## PROBLEM STATEMENT
Filter the records for lines holding the string "višak".

TASK INPUTS section start

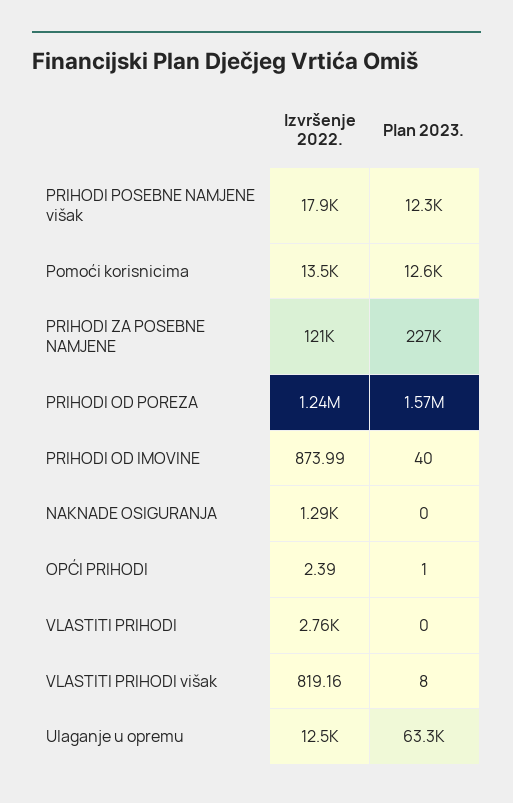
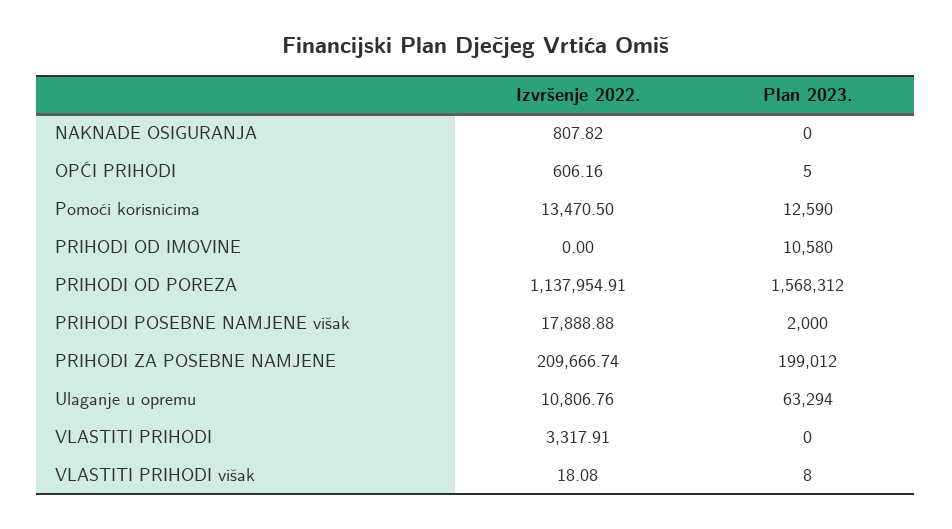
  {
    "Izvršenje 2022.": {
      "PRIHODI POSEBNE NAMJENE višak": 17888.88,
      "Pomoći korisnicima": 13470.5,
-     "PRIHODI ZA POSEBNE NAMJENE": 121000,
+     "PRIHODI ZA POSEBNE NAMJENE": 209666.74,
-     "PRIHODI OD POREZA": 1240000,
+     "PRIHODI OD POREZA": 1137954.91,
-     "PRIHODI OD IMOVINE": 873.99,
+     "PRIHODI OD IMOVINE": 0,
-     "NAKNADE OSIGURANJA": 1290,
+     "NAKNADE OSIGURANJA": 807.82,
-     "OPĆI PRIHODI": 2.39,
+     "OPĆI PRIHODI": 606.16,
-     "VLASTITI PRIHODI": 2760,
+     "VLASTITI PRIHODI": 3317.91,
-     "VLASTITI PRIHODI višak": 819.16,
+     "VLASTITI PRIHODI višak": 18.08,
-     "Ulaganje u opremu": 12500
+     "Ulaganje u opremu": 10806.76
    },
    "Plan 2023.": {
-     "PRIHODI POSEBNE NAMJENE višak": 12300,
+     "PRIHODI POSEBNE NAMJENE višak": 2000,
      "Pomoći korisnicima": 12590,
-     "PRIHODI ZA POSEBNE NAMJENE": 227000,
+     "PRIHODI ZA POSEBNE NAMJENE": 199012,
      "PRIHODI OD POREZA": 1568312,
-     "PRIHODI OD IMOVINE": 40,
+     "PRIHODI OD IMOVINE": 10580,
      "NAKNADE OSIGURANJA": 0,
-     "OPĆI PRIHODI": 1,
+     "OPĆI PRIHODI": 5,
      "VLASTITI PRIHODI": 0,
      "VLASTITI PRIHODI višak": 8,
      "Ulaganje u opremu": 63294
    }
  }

TASK INPUTS section end
TASK INPUTS section start

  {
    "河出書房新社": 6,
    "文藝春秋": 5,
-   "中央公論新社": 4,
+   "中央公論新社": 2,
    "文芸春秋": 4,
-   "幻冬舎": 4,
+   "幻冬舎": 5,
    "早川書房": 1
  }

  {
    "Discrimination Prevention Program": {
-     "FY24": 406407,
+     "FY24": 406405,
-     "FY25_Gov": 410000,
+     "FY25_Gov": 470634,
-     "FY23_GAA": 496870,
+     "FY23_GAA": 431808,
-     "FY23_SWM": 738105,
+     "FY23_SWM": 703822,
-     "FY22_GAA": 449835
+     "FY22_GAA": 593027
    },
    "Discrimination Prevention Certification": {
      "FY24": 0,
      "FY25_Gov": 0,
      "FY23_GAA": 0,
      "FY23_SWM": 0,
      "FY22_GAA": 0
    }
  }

TASK INPUTS section end
TASK INPUTS section start

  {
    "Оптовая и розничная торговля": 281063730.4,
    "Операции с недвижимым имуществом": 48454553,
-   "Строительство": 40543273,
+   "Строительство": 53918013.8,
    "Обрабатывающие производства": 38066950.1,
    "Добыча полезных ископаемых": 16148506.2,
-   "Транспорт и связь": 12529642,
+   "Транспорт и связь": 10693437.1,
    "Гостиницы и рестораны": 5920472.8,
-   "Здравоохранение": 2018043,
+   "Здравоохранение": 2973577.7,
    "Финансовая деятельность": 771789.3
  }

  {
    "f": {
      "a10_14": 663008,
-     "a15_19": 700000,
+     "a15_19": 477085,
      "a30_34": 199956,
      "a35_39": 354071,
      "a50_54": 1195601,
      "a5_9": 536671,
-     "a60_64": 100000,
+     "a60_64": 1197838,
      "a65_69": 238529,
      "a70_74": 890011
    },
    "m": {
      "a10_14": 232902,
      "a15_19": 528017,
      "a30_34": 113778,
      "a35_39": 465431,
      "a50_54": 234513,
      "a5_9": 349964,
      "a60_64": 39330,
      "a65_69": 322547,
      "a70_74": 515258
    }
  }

TASK INPUTS section end

## RESPONSE
      "PRIHODI POSEBNE NAMJENE višak": 17888.88,
-     "VLASTITI PRIHODI višak": 819.16,
+     "VLASTITI PRIHODI višak": 18.08,
-     "PRIHODI POSEBNE NAMJENE višak": 12300,
+     "PRIHODI POSEBNE NAMJENE višak": 2000,
      "VLASTITI PRIHODI višak": 8,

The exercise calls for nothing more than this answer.